§ Required action
Write out each record below exactly, without pictures.

########

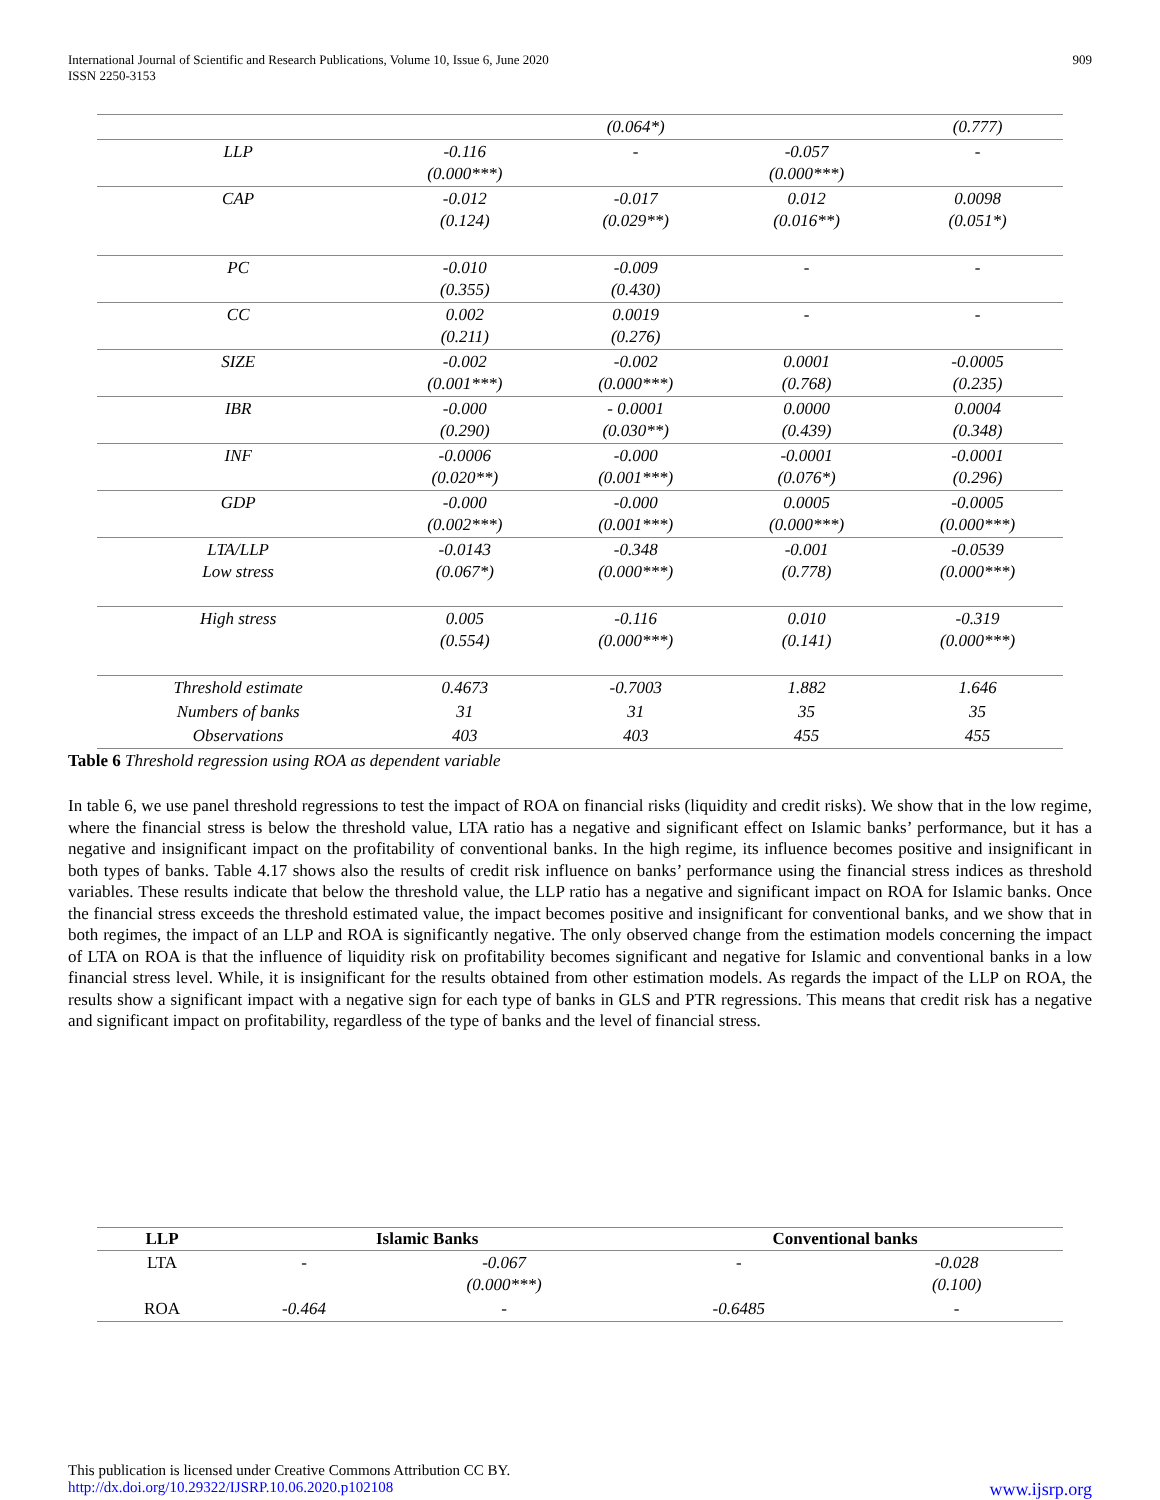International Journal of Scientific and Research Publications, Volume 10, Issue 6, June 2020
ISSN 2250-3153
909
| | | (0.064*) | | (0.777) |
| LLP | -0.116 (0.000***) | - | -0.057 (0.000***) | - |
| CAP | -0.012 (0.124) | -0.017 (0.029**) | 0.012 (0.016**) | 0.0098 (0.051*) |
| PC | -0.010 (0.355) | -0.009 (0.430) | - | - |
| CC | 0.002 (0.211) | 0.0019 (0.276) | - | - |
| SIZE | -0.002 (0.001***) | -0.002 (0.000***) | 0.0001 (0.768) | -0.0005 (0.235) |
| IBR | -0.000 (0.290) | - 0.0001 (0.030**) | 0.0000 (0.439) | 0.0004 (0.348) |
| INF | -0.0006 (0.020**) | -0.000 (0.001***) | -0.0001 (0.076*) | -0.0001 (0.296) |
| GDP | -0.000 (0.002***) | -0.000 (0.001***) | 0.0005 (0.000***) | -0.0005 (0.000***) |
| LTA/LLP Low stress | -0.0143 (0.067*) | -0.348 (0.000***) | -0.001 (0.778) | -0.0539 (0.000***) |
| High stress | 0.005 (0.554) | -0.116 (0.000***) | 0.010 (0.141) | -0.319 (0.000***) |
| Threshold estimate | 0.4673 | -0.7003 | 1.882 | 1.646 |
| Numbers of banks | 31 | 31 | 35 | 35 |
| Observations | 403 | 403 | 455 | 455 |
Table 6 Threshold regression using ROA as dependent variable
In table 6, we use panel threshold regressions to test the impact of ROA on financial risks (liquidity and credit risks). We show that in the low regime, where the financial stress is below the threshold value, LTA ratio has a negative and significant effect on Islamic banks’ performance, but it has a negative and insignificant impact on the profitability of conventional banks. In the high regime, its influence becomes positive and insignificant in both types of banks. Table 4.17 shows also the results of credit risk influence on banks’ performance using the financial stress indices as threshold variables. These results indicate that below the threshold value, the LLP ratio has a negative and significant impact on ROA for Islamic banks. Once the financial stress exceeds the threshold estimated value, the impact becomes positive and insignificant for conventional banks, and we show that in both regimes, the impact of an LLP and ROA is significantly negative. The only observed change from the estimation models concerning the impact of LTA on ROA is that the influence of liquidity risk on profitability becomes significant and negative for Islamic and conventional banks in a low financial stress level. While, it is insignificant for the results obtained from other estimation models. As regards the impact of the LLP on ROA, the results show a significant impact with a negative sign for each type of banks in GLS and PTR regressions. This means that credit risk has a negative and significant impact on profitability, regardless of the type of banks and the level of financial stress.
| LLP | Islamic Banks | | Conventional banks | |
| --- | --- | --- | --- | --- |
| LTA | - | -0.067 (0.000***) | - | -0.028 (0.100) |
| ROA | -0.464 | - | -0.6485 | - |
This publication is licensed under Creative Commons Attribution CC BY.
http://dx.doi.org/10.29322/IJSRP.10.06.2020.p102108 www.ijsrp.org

########

§ Output below
International Journal of Scientific and Research Publications, Volume 10, Issue 6, June 2020
ISSN 2250-3153
909
| | | (0.064*) | | (0.777) |
| LLP | -0.116 (0.000***) | - | -0.057 (0.000***) | - |
| CAP | -0.012 (0.124) | -0.017 (0.029**) | 0.012 (0.016**) | 0.0098 (0.051*) |
| PC | -0.010 (0.355) | -0.009 (0.430) | - | - |
| CC | 0.002 (0.211) | 0.0019 (0.276) | - | - |
| SIZE | -0.002 (0.001***) | -0.002 (0.000***) | 0.0001 (0.768) | -0.0005 (0.235) |
| IBR | -0.000 (0.290) | - 0.0001 (0.030**) | 0.0000 (0.439) | 0.0004 (0.348) |
| INF | -0.0006 (0.020**) | -0.000 (0.001***) | -0.0001 (0.076*) | -0.0001 (0.296) |
| GDP | -0.000 (0.002***) | -0.000 (0.001***) | 0.0005 (0.000***) | -0.0005 (0.000***) |
| LTA/LLP Low stress | -0.0143 (0.067*) | -0.348 (0.000***) | -0.001 (0.778) | -0.0539 (0.000***) |
| High stress | 0.005 (0.554) | -0.116 (0.000***) | 0.010 (0.141) | -0.319 (0.000***) |
| Threshold estimate | 0.4673 | -0.7003 | 1.882 | 1.646 |
| Numbers of banks | 31 | 31 | 35 | 35 |
| Observations | 403 | 403 | 455 | 455 |
Table 6 Threshold regression using ROA as dependent variable
In table 6, we use panel threshold regressions to test the impact of ROA on financial risks (liquidity and credit risks). We show that in the low regime, where the financial stress is below the threshold value, LTA ratio has a negative and significant effect on Islamic banks’ performance, but it has a negative and insignificant impact on the profitability of conventional banks. In the high regime, its influence becomes positive and insignificant in both types of banks. Table 4.17 shows also the results of credit risk influence on banks’ performance using the financial stress indices as threshold variables. These results indicate that below the threshold value, the LLP ratio has a negative and significant impact on ROA for Islamic banks. Once the financial stress exceeds the threshold estimated value, the impact becomes positive and insignificant for conventional banks, and we show that in both regimes, the impact of an LLP and ROA is significantly negative. The only observed change from the estimation models concerning the impact of LTA on ROA is that the influence of liquidity risk on profitability becomes significant and negative for Islamic and conventional banks in a low financial stress level. While, it is insignificant for the results obtained from other estimation models. As regards the impact of the LLP on ROA, the results show a significant impact with a negative sign for each type of banks in GLS and PTR regressions. This means that credit risk has a negative and significant impact on profitability, regardless of the type of banks and the level of financial stress.
| LLP | Islamic Banks | | Conventional banks | |
| --- | --- | --- | --- | --- |
| LTA | - | -0.067 (0.000***) | - | -0.028 (0.100) |
| ROA | -0.464 | - | -0.6485 | - |
This publication is licensed under Creative Commons Attribution CC BY.
http://dx.doi.org/10.29322/IJSRP.10.06.2020.p102108 www.ijsrp.org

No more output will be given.